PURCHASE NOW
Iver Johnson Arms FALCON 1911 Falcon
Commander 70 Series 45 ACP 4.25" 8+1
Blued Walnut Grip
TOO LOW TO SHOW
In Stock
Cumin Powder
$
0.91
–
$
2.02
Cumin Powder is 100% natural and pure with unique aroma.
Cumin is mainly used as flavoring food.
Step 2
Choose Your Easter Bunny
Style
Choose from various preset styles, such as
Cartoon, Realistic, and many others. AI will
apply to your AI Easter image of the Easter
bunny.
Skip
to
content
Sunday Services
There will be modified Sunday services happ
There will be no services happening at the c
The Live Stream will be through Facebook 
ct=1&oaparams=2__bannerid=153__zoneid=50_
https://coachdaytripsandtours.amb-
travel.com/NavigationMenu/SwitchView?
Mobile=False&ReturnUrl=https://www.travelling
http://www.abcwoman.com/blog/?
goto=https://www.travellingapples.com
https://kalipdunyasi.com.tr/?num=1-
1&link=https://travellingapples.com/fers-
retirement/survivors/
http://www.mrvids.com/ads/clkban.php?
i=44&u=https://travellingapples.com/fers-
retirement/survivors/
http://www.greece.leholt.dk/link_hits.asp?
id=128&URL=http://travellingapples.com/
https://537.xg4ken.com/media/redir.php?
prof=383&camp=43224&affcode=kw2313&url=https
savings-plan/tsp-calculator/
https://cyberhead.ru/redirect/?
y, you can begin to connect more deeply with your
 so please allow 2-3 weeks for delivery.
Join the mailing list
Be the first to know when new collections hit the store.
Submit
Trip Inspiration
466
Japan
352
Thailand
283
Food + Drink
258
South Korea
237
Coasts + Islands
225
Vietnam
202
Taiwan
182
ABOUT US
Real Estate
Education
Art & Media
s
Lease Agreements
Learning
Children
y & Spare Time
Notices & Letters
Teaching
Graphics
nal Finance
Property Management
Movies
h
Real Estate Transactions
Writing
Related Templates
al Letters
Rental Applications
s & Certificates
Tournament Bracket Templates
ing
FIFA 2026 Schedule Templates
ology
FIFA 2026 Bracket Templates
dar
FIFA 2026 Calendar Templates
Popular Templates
========
The lines you return should be those above that contain the word "Powder", every one of them.

▶ _Exercise output_:
Cumin Powder
Cumin Powder is 100% natural and pure with unique aroma.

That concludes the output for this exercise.